EXERCISE REQUIREMENTS —
When you reach the line that contains "Activation dan Event" in the data below, start reproducing lines exactly, and stop after the line that contains "BeneFusion SP1 Ex".

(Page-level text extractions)

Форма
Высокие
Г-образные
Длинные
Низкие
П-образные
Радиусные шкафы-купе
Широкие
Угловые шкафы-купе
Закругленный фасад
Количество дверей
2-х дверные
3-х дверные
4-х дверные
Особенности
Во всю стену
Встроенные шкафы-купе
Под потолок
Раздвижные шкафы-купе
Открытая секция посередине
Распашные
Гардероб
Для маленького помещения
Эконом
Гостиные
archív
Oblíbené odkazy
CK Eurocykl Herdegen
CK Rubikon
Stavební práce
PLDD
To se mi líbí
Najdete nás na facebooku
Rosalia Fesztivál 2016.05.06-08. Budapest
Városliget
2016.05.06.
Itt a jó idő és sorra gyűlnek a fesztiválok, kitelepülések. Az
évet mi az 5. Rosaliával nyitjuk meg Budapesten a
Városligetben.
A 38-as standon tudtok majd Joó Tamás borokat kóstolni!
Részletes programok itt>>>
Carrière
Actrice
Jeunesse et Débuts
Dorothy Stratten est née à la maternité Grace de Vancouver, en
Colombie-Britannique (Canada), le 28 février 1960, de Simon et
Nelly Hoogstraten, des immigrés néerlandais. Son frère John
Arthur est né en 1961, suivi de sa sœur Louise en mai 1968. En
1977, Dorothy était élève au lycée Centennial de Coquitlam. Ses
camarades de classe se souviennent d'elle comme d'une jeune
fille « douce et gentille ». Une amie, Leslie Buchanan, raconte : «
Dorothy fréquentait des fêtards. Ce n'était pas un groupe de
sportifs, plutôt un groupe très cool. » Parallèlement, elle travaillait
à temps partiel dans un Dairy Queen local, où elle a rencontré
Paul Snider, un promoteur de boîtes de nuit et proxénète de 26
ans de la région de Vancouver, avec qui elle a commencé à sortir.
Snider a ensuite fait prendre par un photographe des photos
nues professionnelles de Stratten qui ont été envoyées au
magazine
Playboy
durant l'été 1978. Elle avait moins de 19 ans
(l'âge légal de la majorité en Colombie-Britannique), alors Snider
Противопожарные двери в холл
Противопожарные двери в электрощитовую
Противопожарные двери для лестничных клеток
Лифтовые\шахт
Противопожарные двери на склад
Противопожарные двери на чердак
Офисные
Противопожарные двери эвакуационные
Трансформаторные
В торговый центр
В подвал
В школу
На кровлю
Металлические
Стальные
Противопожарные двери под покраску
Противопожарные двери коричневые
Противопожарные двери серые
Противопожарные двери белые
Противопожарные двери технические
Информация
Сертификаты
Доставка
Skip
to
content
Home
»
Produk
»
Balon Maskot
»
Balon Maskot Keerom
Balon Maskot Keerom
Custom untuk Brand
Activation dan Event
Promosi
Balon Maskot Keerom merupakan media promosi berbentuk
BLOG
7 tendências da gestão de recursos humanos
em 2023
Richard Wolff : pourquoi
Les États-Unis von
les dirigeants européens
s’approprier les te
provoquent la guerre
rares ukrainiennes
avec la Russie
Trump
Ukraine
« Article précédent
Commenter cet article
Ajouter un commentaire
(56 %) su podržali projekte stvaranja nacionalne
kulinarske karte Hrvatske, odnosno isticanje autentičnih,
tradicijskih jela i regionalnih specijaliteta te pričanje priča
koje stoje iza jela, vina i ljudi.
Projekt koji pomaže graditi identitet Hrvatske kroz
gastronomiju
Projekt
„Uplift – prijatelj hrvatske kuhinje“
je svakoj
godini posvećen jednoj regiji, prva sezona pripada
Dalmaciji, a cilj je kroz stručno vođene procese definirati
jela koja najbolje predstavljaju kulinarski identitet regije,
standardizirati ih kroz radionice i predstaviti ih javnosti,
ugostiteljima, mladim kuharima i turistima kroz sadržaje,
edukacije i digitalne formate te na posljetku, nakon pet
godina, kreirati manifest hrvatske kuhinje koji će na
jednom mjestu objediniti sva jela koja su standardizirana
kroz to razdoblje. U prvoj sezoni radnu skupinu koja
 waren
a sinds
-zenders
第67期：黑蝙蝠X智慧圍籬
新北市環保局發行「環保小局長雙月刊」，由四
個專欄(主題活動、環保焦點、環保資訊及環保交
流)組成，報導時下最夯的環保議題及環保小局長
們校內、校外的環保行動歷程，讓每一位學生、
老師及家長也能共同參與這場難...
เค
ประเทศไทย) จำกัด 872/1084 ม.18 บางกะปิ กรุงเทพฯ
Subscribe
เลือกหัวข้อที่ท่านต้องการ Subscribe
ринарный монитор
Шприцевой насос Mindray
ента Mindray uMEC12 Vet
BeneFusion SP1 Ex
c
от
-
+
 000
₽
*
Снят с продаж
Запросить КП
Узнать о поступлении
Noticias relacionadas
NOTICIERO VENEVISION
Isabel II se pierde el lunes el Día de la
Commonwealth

YOUR SOLUTION —
Activation dan Event
Promosi
Balon Maskot Keerom merupakan media promosi berbentuk
BLOG
7 tendências da gestão de recursos humanos
em 2023
Richard Wolff : pourquoi
Les États-Unis von
les dirigeants européens
s’approprier les te
provoquent la guerre
rares ukrainiennes
avec la Russie
Trump
Ukraine
« Article précédent
Commenter cet article
Ajouter un commentaire
(56 %) su podržali projekte stvaranja nacionalne
kulinarske karte Hrvatske, odnosno isticanje autentičnih,
tradicijskih jela i regionalnih specijaliteta te pričanje priča
koje stoje iza jela, vina i ljudi.
Projekt koji pomaže graditi identitet Hrvatske kroz
gastronomiju
Projekt
„Uplift – prijatelj hrvatske kuhinje“
je svakoj
godini posvećen jednoj regiji, prva sezona pripada
Dalmaciji, a cilj je kroz stručno vođene procese definirati
jela koja najbolje predstavljaju kulinarski identitet regije,
standardizirati ih kroz radionice i predstaviti ih javnosti,
ugostiteljima, mladim kuharima i turistima kroz sadržaje,
edukacije i digitalne formate te na posljetku, nakon pet
godina, kreirati manifest hrvatske kuhinje koji će na
jednom mjestu objediniti sva jela koja su standardizirana
kroz to razdoblje. U prvoj sezoni radnu skupinu koja
 waren
a sinds
-zenders
第67期：黑蝙蝠X智慧圍籬
新北市環保局發行「環保小局長雙月刊」，由四
個專欄(主題活動、環保焦點、環保資訊及環保交
流)組成，報導時下最夯的環保議題及環保小局長
們校內、校外的環保行動歷程，讓每一位學生、
老師及家長也能共同參與這場難...
เค
ประเทศไทย) จำกัด 872/1084 ม.18 บางกะปิ กรุงเทพฯ
Subscribe
เลือกหัวข้อที่ท่านต้องการ Subscribe
ринарный монитор
Шприцевой насос Mindray
ента Mindray uMEC12 Vet
BeneFusion SP1 Ex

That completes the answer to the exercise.